Comment a-t-il pu gagner la confiance de ses entraîneurs au fil des ans, même s'il n'avait pas le profil habituellement recherché?

«La confiance se gagne avec des performances. En étant constant, tu bâtis une confiance. Sinon, au niveau plus technique, j'essaie d'être patient, de ne pas m'agenouiller trop rapidement, je me fie à ma vitesse et je suis combatif. Ça me sauve souvent. Les gardiens de 6 pi 4 po peuvent se tirer de certaines situations, mais pas moi. C'est ce qui m'a permis de connaître du succès.»

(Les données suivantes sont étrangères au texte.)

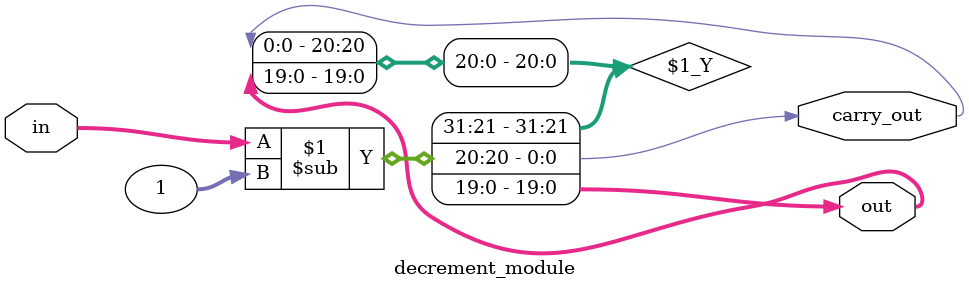
<source format=v>
module decrement_module(input wire [19:0] in, output wire [19:0] out, output wire carry_out);

    assign {carry_out, out} = in-1;

endmodule
</source>
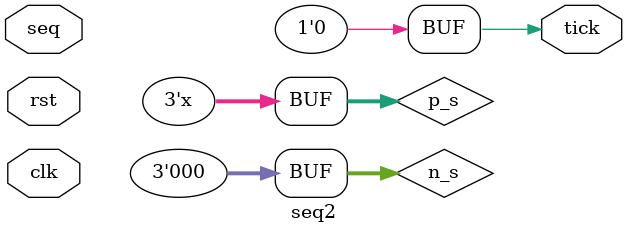
<source format=v>
module seq2(
    input clk,rst,seq,
    output reg tick
    );
localparam a=3'b000;
localparam b=3'b001;
localparam c=3'b010;
localparam d=3'b011;
localparam e=3'b100;
localparam f=3'b101;
localparam g=3'b110;

reg [2:0] p_s,n_s;
always @ (posedge clk,posedge rst)
begin
   if(rst) p_s=a;
	else  p_s=n_s;
end
always @ *
   begin
     p_s=n_s;
     tick=1'b0;
     case(p_s)
       a:if(seq)  n_s=b;
         else n_s=a;	
       b:if(seq)  n_s=c;
         else n_s=a;
       c:if(seq)  n_s=c;
         else n_s=d;
		 d:if(seq)  n_s=e;
         else n_s=a;	
       e:if(seq)  n_s=f;
         else n_s=a;
       f:if(seq)  n_s=c;
         else n_s=g;
       g:if(seq) 
     		 n_s=e;  
			 
         else begin n_s=e; tick=1'b1;
			end
       default:begin
         tick=1'b0;   n_s=a;
        end
     endcase
   end	  

endmodule

</source>
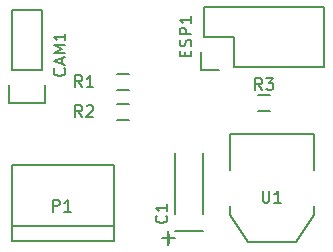
<source format=gto>
G04 #@! TF.FileFunction,Legend,Top*
%FSLAX46Y46*%
G04 Gerber Fmt 4.6, Leading zero omitted, Abs format (unit mm)*
G04 Created by KiCad (PCBNEW (2015-10-27 BZR 1, Git 48df08c)-product) date Thu 14 Jan 2016 01:38:52 AM PST*
%MOMM*%
G01*
G04 APERTURE LIST*
%ADD10C,0.100000*%
%ADD11C,0.150000*%
G04 APERTURE END LIST*
D10*
D11*
X139628880Y-104708960D02*
X139628880Y-99507040D01*
X137231120Y-99507040D02*
X137231120Y-104708960D01*
X136131300Y-106707940D02*
X137231120Y-106707940D01*
X136631680Y-107307380D02*
X136631680Y-106108500D01*
X137231120Y-106103420D02*
X139628880Y-106103420D01*
X142240000Y-92202000D02*
X149860000Y-92202000D01*
X149860000Y-92202000D02*
X149860000Y-87122000D01*
X149860000Y-87122000D02*
X139700000Y-87122000D01*
X139700000Y-87122000D02*
X139700000Y-89662000D01*
X139420000Y-90932000D02*
X139420000Y-92482000D01*
X139700000Y-89662000D02*
X142240000Y-89662000D01*
X142240000Y-89662000D02*
X142240000Y-92202000D01*
X139420000Y-92482000D02*
X140970000Y-92482000D01*
X123411100Y-106941460D02*
X132111100Y-106941460D01*
X123411100Y-100536460D02*
X132111100Y-100536460D01*
X132111100Y-100536460D02*
X132111100Y-106941460D01*
X132111100Y-105711460D02*
X123411100Y-105711460D01*
X123411100Y-106941460D02*
X123411100Y-100536460D01*
X133342000Y-94147000D02*
X132342000Y-94147000D01*
X132342000Y-92797000D02*
X133342000Y-92797000D01*
X133342000Y-96687000D02*
X132342000Y-96687000D01*
X132342000Y-95337000D02*
X133342000Y-95337000D01*
X145280000Y-95925000D02*
X144280000Y-95925000D01*
X144280000Y-94575000D02*
X145280000Y-94575000D01*
X148971000Y-100965000D02*
X148971000Y-97917000D01*
X148971000Y-97917000D02*
X141859000Y-97917000D01*
X141859000Y-97917000D02*
X141859000Y-100965000D01*
X148971000Y-104013000D02*
X148971000Y-104775000D01*
X148971000Y-104775000D02*
X147447000Y-107061000D01*
X147447000Y-107061000D02*
X143383000Y-107061000D01*
X143383000Y-107061000D02*
X141859000Y-104775000D01*
X141859000Y-104775000D02*
X141859000Y-104013000D01*
X125984000Y-92456000D02*
X125984000Y-87376000D01*
X125984000Y-87376000D02*
X123444000Y-87376000D01*
X123444000Y-87376000D02*
X123444000Y-92456000D01*
X123164000Y-95276000D02*
X123164000Y-93726000D01*
X123444000Y-92456000D02*
X125984000Y-92456000D01*
X126264000Y-93726000D02*
X126264000Y-95276000D01*
X126264000Y-95276000D02*
X123164000Y-95276000D01*
X136501143Y-104814666D02*
X136548762Y-104862285D01*
X136596381Y-105005142D01*
X136596381Y-105100380D01*
X136548762Y-105243238D01*
X136453524Y-105338476D01*
X136358286Y-105386095D01*
X136167810Y-105433714D01*
X136024952Y-105433714D01*
X135834476Y-105386095D01*
X135739238Y-105338476D01*
X135644000Y-105243238D01*
X135596381Y-105100380D01*
X135596381Y-105005142D01*
X135644000Y-104862285D01*
X135691619Y-104814666D01*
X136596381Y-103862285D02*
X136596381Y-104433714D01*
X136596381Y-104148000D02*
X135596381Y-104148000D01*
X135739238Y-104243238D01*
X135834476Y-104338476D01*
X135882095Y-104433714D01*
X136700569Y-107088892D02*
X136700569Y-106326987D01*
X137081521Y-106707939D02*
X136319616Y-106707939D01*
X138104571Y-91328667D02*
X138104571Y-90995333D01*
X138628381Y-90852476D02*
X138628381Y-91328667D01*
X137628381Y-91328667D01*
X137628381Y-90852476D01*
X138580762Y-90471524D02*
X138628381Y-90328667D01*
X138628381Y-90090571D01*
X138580762Y-89995333D01*
X138533143Y-89947714D01*
X138437905Y-89900095D01*
X138342667Y-89900095D01*
X138247429Y-89947714D01*
X138199810Y-89995333D01*
X138152190Y-90090571D01*
X138104571Y-90281048D01*
X138056952Y-90376286D01*
X138009333Y-90423905D01*
X137914095Y-90471524D01*
X137818857Y-90471524D01*
X137723619Y-90423905D01*
X137676000Y-90376286D01*
X137628381Y-90281048D01*
X137628381Y-90042952D01*
X137676000Y-89900095D01*
X138628381Y-89471524D02*
X137628381Y-89471524D01*
X137628381Y-89090571D01*
X137676000Y-88995333D01*
X137723619Y-88947714D01*
X137818857Y-88900095D01*
X137961714Y-88900095D01*
X138056952Y-88947714D01*
X138104571Y-88995333D01*
X138152190Y-89090571D01*
X138152190Y-89471524D01*
X138628381Y-87947714D02*
X138628381Y-88519143D01*
X138628381Y-88233429D02*
X137628381Y-88233429D01*
X137771238Y-88328667D01*
X137866476Y-88423905D01*
X137914095Y-88519143D01*
X126896905Y-104465381D02*
X126896905Y-103465381D01*
X127277858Y-103465381D01*
X127373096Y-103513000D01*
X127420715Y-103560619D01*
X127468334Y-103655857D01*
X127468334Y-103798714D01*
X127420715Y-103893952D01*
X127373096Y-103941571D01*
X127277858Y-103989190D01*
X126896905Y-103989190D01*
X128420715Y-104465381D02*
X127849286Y-104465381D01*
X128135000Y-104465381D02*
X128135000Y-103465381D01*
X128039762Y-103608238D01*
X127944524Y-103703476D01*
X127849286Y-103751095D01*
X129373334Y-93924381D02*
X129040000Y-93448190D01*
X128801905Y-93924381D02*
X128801905Y-92924381D01*
X129182858Y-92924381D01*
X129278096Y-92972000D01*
X129325715Y-93019619D01*
X129373334Y-93114857D01*
X129373334Y-93257714D01*
X129325715Y-93352952D01*
X129278096Y-93400571D01*
X129182858Y-93448190D01*
X128801905Y-93448190D01*
X130325715Y-93924381D02*
X129754286Y-93924381D01*
X130040000Y-93924381D02*
X130040000Y-92924381D01*
X129944762Y-93067238D01*
X129849524Y-93162476D01*
X129754286Y-93210095D01*
X129373334Y-96464381D02*
X129040000Y-95988190D01*
X128801905Y-96464381D02*
X128801905Y-95464381D01*
X129182858Y-95464381D01*
X129278096Y-95512000D01*
X129325715Y-95559619D01*
X129373334Y-95654857D01*
X129373334Y-95797714D01*
X129325715Y-95892952D01*
X129278096Y-95940571D01*
X129182858Y-95988190D01*
X128801905Y-95988190D01*
X129754286Y-95559619D02*
X129801905Y-95512000D01*
X129897143Y-95464381D01*
X130135239Y-95464381D01*
X130230477Y-95512000D01*
X130278096Y-95559619D01*
X130325715Y-95654857D01*
X130325715Y-95750095D01*
X130278096Y-95892952D01*
X129706667Y-96464381D01*
X130325715Y-96464381D01*
X144613334Y-94178381D02*
X144280000Y-93702190D01*
X144041905Y-94178381D02*
X144041905Y-93178381D01*
X144422858Y-93178381D01*
X144518096Y-93226000D01*
X144565715Y-93273619D01*
X144613334Y-93368857D01*
X144613334Y-93511714D01*
X144565715Y-93606952D01*
X144518096Y-93654571D01*
X144422858Y-93702190D01*
X144041905Y-93702190D01*
X144946667Y-93178381D02*
X145565715Y-93178381D01*
X145232381Y-93559333D01*
X145375239Y-93559333D01*
X145470477Y-93606952D01*
X145518096Y-93654571D01*
X145565715Y-93749810D01*
X145565715Y-93987905D01*
X145518096Y-94083143D01*
X145470477Y-94130762D01*
X145375239Y-94178381D01*
X145089524Y-94178381D01*
X144994286Y-94130762D01*
X144946667Y-94083143D01*
X144653095Y-102703381D02*
X144653095Y-103512905D01*
X144700714Y-103608143D01*
X144748333Y-103655762D01*
X144843571Y-103703381D01*
X145034048Y-103703381D01*
X145129286Y-103655762D01*
X145176905Y-103608143D01*
X145224524Y-103512905D01*
X145224524Y-102703381D01*
X146224524Y-103703381D02*
X145653095Y-103703381D01*
X145938809Y-103703381D02*
X145938809Y-102703381D01*
X145843571Y-102846238D01*
X145748333Y-102941476D01*
X145653095Y-102989095D01*
X127865143Y-92352666D02*
X127912762Y-92400285D01*
X127960381Y-92543142D01*
X127960381Y-92638380D01*
X127912762Y-92781238D01*
X127817524Y-92876476D01*
X127722286Y-92924095D01*
X127531810Y-92971714D01*
X127388952Y-92971714D01*
X127198476Y-92924095D01*
X127103238Y-92876476D01*
X127008000Y-92781238D01*
X126960381Y-92638380D01*
X126960381Y-92543142D01*
X127008000Y-92400285D01*
X127055619Y-92352666D01*
X127674667Y-91971714D02*
X127674667Y-91495523D01*
X127960381Y-92066952D02*
X126960381Y-91733619D01*
X127960381Y-91400285D01*
X127960381Y-91066952D02*
X126960381Y-91066952D01*
X127674667Y-90733618D01*
X126960381Y-90400285D01*
X127960381Y-90400285D01*
X127960381Y-89400285D02*
X127960381Y-89971714D01*
X127960381Y-89686000D02*
X126960381Y-89686000D01*
X127103238Y-89781238D01*
X127198476Y-89876476D01*
X127246095Y-89971714D01*
M02*

</source>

C'est justement ce que Carey Price a observé lors de la dernière visite du Tricolore à Buffalo. Price agissait alors comme l'auxiliaire d'Antti Niemi.

«Il est très solide, il lit bien les jeux et a tous les attributs pour être un numéro 1. Les très bons gardiens de cette taille ont ça, ils sont très patients. C'est quelque chose que j'essaie, moi aussi, d'ajouter à mon jeu.»

L'arrivée de Dahlin, de Skinner et la transaction qui a envoyé Ryan O'Reilly à St. Louis ont fait beaucoup jaser cet été. Mais si les Sabres maintiennent le rythme et participent aux séries, il faudra se souvenir de cette embauche à prix fort raisonnable.